**Required work:**
Copy out each of the rows below word for word, without altering any character.

BEGIN Input data

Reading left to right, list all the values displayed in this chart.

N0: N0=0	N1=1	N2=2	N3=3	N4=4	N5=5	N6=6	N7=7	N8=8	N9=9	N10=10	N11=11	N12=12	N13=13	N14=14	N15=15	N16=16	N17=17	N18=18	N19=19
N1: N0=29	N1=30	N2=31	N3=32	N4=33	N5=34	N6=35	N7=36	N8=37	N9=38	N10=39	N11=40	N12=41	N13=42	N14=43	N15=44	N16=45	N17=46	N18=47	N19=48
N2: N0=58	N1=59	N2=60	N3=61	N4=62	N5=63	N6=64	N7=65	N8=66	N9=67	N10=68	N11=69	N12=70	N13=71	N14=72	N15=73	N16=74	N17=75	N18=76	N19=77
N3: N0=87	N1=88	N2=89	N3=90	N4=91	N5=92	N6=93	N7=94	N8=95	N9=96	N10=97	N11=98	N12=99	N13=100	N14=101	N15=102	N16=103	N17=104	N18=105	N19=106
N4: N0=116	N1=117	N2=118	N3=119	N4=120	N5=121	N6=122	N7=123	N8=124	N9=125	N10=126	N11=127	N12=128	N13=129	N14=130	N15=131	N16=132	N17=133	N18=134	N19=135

END Input data

**Task response:**
Reading left to right, list all the values displayed in this chart.

N0: N0=0	N1=1	N2=2	N3=3	N4=4	N5=5	N6=6	N7=7	N8=8	N9=9	N10=10	N11=11	N12=12	N13=13	N14=14	N15=15	N16=16	N17=17	N18=18	N19=19
N1: N0=29	N1=30	N2=31	N3=32	N4=33	N5=34	N6=35	N7=36	N8=37	N9=38	N10=39	N11=40	N12=41	N13=42	N14=43	N15=44	N16=45	N17=46	N18=47	N19=48
N2: N0=58	N1=59	N2=60	N3=61	N4=62	N5=63	N6=64	N7=65	N8=66	N9=67	N10=68	N11=69	N12=70	N13=71	N14=72	N15=73	N16=74	N17=75	N18=76	N19=77
N3: N0=87	N1=88	N2=89	N3=90	N4=91	N5=92	N6=93	N7=94	N8=95	N9=96	N10=97	N11=98	N12=99	N13=100	N14=101	N15=102	N16=103	N17=104	N18=105	N19=106
N4: N0=116	N1=117	N2=118	N3=119	N4=120	N5=121	N6=122	N7=123	N8=124	N9=125	N10=126	N11=127	N12=128	N13=129	N14=130	N15=131	N16=132	N17=133	N18=134	N19=135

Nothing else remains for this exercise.